(Source records)
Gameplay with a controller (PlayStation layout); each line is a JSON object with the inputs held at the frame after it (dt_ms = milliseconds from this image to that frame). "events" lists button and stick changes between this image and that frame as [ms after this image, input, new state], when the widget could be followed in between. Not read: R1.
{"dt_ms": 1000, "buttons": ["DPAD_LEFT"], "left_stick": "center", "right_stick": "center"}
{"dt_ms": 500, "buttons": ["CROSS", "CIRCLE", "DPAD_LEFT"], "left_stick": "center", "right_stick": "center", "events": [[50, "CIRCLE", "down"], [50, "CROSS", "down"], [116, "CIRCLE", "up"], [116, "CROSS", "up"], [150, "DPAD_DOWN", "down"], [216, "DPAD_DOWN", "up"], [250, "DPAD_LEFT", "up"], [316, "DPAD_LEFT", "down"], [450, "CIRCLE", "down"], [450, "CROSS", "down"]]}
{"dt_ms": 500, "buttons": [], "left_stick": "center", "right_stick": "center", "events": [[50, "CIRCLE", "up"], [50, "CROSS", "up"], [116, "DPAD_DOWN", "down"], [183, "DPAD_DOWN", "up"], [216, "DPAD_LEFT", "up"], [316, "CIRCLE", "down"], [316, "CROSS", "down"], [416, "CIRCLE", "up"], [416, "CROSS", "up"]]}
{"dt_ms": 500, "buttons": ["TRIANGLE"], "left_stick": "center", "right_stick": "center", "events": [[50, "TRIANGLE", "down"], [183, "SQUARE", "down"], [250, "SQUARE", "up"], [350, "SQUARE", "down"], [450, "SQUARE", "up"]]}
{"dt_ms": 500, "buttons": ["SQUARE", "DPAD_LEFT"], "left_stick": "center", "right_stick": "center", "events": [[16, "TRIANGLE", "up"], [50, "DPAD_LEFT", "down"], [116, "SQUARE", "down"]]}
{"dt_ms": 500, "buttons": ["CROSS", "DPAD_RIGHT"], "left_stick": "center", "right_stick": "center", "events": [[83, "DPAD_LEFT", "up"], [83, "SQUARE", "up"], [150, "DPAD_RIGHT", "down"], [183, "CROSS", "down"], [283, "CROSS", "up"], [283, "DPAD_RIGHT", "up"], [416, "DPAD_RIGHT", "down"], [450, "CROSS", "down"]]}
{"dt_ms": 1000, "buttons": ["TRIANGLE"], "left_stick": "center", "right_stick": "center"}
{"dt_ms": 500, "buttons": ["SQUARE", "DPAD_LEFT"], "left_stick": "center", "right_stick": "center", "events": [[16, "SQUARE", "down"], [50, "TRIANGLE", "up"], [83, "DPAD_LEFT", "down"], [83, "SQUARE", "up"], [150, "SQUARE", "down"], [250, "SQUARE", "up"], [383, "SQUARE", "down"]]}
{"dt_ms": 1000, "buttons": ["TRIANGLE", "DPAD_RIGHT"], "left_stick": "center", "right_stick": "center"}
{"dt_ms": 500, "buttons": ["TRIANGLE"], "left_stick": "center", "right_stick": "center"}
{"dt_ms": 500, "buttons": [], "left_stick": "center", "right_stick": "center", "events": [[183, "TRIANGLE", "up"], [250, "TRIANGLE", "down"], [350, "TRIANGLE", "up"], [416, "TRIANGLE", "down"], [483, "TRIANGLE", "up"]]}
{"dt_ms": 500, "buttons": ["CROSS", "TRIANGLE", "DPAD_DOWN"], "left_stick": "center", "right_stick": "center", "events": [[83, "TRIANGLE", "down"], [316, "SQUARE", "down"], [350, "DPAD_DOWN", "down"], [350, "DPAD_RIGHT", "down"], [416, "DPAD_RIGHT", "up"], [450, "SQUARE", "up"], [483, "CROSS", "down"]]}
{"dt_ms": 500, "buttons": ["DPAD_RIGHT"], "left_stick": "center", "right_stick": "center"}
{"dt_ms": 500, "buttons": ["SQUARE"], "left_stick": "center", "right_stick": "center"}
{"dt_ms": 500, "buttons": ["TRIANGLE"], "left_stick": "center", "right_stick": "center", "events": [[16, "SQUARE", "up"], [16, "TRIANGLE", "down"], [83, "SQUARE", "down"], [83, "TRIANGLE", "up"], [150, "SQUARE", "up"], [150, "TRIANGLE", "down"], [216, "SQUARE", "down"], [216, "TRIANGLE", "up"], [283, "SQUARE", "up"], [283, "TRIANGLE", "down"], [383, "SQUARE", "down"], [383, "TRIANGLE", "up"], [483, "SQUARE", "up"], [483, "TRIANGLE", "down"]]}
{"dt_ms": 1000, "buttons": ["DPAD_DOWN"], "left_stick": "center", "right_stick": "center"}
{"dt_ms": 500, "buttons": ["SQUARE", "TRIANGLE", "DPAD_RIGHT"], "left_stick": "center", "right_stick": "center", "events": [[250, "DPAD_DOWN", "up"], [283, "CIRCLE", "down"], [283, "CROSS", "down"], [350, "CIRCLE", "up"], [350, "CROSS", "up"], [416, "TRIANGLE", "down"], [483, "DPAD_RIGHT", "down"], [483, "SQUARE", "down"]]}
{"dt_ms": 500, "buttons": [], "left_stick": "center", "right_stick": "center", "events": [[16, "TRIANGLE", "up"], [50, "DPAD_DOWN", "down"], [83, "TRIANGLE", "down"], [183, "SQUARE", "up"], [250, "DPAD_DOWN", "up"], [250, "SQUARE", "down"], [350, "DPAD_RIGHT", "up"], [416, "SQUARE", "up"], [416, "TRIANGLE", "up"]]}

About this exercise: All lines of the data above must be returned exactly.

Task answer:
Gameplay with a controller (PlayStation layout); each line is a JSON object with the inputs held at the frame after it (dt_ms = milliseconds from this image to that frame). "events" lists button and stick changes between this image and that frame as [ms after this image, input, new state], when the widget could be followed in between. Not read: R1.
{"dt_ms": 1000, "buttons": ["DPAD_LEFT"], "left_stick": "center", "right_stick": "center"}
{"dt_ms": 500, "buttons": ["CROSS", "CIRCLE", "DPAD_LEFT"], "left_stick": "center", "right_stick": "center", "events": [[50, "CIRCLE", "down"], [50, "CROSS", "down"], [116, "CIRCLE", "up"], [116, "CROSS", "up"], [150, "DPAD_DOWN", "down"], [216, "DPAD_DOWN", "up"], [250, "DPAD_LEFT", "up"], [316, "DPAD_LEFT", "down"], [450, "CIRCLE", "down"], [450, "CROSS", "down"]]}
{"dt_ms": 500, "buttons": [], "left_stick": "center", "right_stick": "center", "events": [[50, "CIRCLE", "up"], [50, "CROSS", "up"], [116, "DPAD_DOWN", "down"], [183, "DPAD_DOWN", "up"], [216, "DPAD_LEFT", "up"], [316, "CIRCLE", "down"], [316, "CROSS", "down"], [416, "CIRCLE", "up"], [416, "CROSS", "up"]]}
{"dt_ms": 500, "buttons": ["TRIANGLE"], "left_stick": "center", "right_stick": "center", "events": [[50, "TRIANGLE", "down"], [183, "SQUARE", "down"], [250, "SQUARE", "up"], [350, "SQUARE", "down"], [450, "SQUARE", "up"]]}
{"dt_ms": 500, "buttons": ["SQUARE", "DPAD_LEFT"], "left_stick": "center", "right_stick": "center", "events": [[16, "TRIANGLE", "up"], [50, "DPAD_LEFT", "down"], [116, "SQUARE", "down"]]}
{"dt_ms": 500, "buttons": ["CROSS", "DPAD_RIGHT"], "left_stick": "center", "right_stick": "center", "events": [[83, "DPAD_LEFT", "up"], [83, "SQUARE", "up"], [150, "DPAD_RIGHT", "down"], [183, "CROSS", "down"], [283, "CROSS", "up"], [283, "DPAD_RIGHT", "up"], [416, "DPAD_RIGHT", "down"], [450, "CROSS", "down"]]}
{"dt_ms": 1000, "buttons": ["TRIANGLE"], "left_stick": "center", "right_stick": "center"}
{"dt_ms": 500, "buttons": ["SQUARE", "DPAD_LEFT"], "left_stick": "center", "right_stick": "center", "events": [[16, "SQUARE", "down"], [50, "TRIANGLE", "up"], [83, "DPAD_LEFT", "down"], [83, "SQUARE", "up"], [150, "SQUARE", "down"], [250, "SQUARE", "up"], [383, "SQUARE", "down"]]}
{"dt_ms": 1000, "buttons": ["TRIANGLE", "DPAD_RIGHT"], "left_stick": "center", "right_stick": "center"}
{"dt_ms": 500, "buttons": ["TRIANGLE"], "left_stick": "center", "right_stick": "center"}
{"dt_ms": 500, "buttons": [], "left_stick": "center", "right_stick": "center", "events": [[183, "TRIANGLE", "up"], [250, "TRIANGLE", "down"], [350, "TRIANGLE", "up"], [416, "TRIANGLE", "down"], [483, "TRIANGLE", "up"]]}
{"dt_ms": 500, "buttons": ["CROSS", "TRIANGLE", "DPAD_DOWN"], "left_stick": "center", "right_stick": "center", "events": [[83, "TRIANGLE", "down"], [316, "SQUARE", "down"], [350, "DPAD_DOWN", "down"], [350, "DPAD_RIGHT", "down"], [416, "DPAD_RIGHT", "up"], [450, "SQUARE", "up"], [483, "CROSS", "down"]]}
{"dt_ms": 500, "buttons": ["DPAD_RIGHT"], "left_stick": "center", "right_stick": "center"}
{"dt_ms": 500, "buttons": ["SQUARE"], "left_stick": "center", "right_stick": "center"}
{"dt_ms": 500, "buttons": ["TRIANGLE"], "left_stick": "center", "right_stick": "center", "events": [[16, "SQUARE", "up"], [16, "TRIANGLE", "down"], [83, "SQUARE", "down"], [83, "TRIANGLE", "up"], [150, "SQUARE", "up"], [150, "TRIANGLE", "down"], [216, "SQUARE", "down"], [216, "TRIANGLE", "up"], [283, "SQUARE", "up"], [283, "TRIANGLE", "down"], [383, "SQUARE", "down"], [383, "TRIANGLE", "up"], [483, "SQUARE", "up"], [483, "TRIANGLE", "down"]]}
{"dt_ms": 1000, "buttons": ["DPAD_DOWN"], "left_stick": "center", "right_stick": "center"}
{"dt_ms": 500, "buttons": ["SQUARE", "TRIANGLE", "DPAD_RIGHT"], "left_stick": "center", "right_stick": "center", "events": [[250, "DPAD_DOWN", "up"], [283, "CIRCLE", "down"], [283, "CROSS", "down"], [350, "CIRCLE", "up"], [350, "CROSS", "up"], [416, "TRIANGLE", "down"], [483, "DPAD_RIGHT", "down"], [483, "SQUARE", "down"]]}
{"dt_ms": 500, "buttons": [], "left_stick": "center", "right_stick": "center", "events": [[16, "TRIANGLE", "up"], [50, "DPAD_DOWN", "down"], [83, "TRIANGLE", "down"], [183, "SQUARE", "up"], [250, "DPAD_DOWN", "up"], [250, "SQUARE", "down"], [350, "DPAD_RIGHT", "up"], [416, "SQUARE", "up"], [416, "TRIANGLE", "up"]]}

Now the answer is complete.